Effect of sunitinib on mTOR and ERK signaling in PC-3 and LNCaP cells. (A) Sunitinib treatment suppressed the phosphorylated levels of mTOR and p70S6K and activated the phosphorylated level of ERK1/2, as demonstrated by western blotting. Fold changes in p-mTOR, mTOR, p-p70S6K and p-ERK proteins in 5, 10, or 20 µM sunitinib-treated groups and control groups in (B) PC-3 cells and (C) LNCaP cells. Results were determined by three independent experiments and normalized by the total protein level. Data are presented as mean ± standard deviation. *P<0.05 and **P<0.01, vs. Con. mTOR, mechanistic target of rapamycin; p70S6K, ribosomal protein S6 kinase beta-1; ERK 1/2, extracellular signal-regulated kinases 1/2; Con, control.

Figure 6.

Inhibition of ERK1/2 by U1026 effects on the autophagy level induced by sunitinib. (A) Inhibition of the phosphorylation of ERK1/2 by U0126 (10 µM) in PC-3 and LNCaP cells suppressed the increased fold changes of LC3II/I levels triggered by sunitinib, as demonstrated by using western blotting. (B) Fold changes of LC3II/I expression levels in sunitinib-treated groups and the control groups were determined by three independent experiments and normalized by the total protein level. Data are presented as mean ± standard deviation, *P<0.05 and **P<0.01, vs. control.

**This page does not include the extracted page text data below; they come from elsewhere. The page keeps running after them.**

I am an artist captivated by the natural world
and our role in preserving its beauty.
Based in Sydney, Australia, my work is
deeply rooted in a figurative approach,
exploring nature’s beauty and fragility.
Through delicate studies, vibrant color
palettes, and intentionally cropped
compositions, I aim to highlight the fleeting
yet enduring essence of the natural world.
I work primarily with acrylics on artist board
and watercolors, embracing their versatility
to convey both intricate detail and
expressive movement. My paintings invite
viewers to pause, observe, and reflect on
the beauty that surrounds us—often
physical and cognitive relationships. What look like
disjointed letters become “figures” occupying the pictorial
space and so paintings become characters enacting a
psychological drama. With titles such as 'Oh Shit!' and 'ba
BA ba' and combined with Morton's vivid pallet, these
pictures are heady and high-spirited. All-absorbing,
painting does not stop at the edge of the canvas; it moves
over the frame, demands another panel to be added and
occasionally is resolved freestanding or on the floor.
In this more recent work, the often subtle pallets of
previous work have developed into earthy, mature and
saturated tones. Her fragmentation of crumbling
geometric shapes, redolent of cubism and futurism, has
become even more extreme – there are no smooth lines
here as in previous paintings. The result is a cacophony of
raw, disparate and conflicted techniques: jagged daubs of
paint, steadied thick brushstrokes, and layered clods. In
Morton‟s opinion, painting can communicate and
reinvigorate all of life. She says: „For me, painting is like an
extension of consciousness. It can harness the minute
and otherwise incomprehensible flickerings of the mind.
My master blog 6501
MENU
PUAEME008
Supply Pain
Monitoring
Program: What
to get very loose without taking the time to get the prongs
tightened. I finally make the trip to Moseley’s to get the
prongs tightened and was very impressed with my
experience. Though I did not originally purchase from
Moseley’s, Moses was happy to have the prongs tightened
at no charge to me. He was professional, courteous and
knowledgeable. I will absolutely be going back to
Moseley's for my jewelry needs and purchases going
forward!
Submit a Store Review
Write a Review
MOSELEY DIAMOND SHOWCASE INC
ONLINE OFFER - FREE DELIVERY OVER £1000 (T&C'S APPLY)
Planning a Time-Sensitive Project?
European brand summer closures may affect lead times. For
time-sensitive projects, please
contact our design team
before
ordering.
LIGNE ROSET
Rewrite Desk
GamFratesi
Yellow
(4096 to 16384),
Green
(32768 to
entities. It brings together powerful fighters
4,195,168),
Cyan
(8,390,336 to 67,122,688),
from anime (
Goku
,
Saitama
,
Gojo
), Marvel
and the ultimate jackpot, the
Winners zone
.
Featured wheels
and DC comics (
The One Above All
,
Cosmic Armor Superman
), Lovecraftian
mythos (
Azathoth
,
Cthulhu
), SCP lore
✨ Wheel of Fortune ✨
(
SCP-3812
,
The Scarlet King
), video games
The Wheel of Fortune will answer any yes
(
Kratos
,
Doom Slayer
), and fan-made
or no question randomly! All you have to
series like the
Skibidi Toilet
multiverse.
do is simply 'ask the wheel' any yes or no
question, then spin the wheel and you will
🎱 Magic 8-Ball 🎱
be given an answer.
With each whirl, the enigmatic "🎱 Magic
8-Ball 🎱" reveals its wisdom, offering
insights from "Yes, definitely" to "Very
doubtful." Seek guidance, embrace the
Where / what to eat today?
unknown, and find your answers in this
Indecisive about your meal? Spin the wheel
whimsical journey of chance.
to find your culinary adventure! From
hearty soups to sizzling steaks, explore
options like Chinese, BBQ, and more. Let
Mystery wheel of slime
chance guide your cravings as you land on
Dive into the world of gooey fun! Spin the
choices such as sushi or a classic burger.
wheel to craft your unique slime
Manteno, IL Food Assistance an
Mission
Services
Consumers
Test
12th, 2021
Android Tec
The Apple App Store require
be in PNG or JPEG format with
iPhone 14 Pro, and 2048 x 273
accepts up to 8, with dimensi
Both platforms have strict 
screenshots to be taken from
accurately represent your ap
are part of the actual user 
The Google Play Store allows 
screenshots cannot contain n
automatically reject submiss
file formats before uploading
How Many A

ERK 1/2, extracellular signal-regulated kinases 1/2; LC3, microtubule associated protein 1A/1B-light chain 3.

Figure 7.

Inhibition of autophagy by 3-MA effects on sunitinib-induced cell apoptosis. (A) Flow cytometric analysis indicated inhibition of autophagy by 3-MA (5 µM) increased the rate of apoptosis induced by sunitinib. (B) Percentage of apoptotic cells in control, sunitinib-treated, 3-MA-treated and sunitinib + 3-MA-treated groups in PC-3 and LNCaP cells (C) Following sunitinib treatment, caspase-3 was activated and inhibition of autophagy enhanced the activation of caspase-3. Data in panel (B) represent the mean ± standard deviation of three independent experiments, *P<0.05 and **P<0.01. 3-MA, 3-methyladenine; Con, control.

Figure 8.

Inhibition of autophagy by 3-MA effects on sunitinib-induced apoptosis. Sunitinib-induced cell death was reversed by inhibition of autophagy with 3-MA (5 µM) in PC-3 cells, which was similarly observed in LNCaP cells; however, no statistical significance was detected in LNCaP cells. Data are presented as mean ± standard deviation. *P<0.05 and **P<0.01. 3-MA, 3-methyladenine.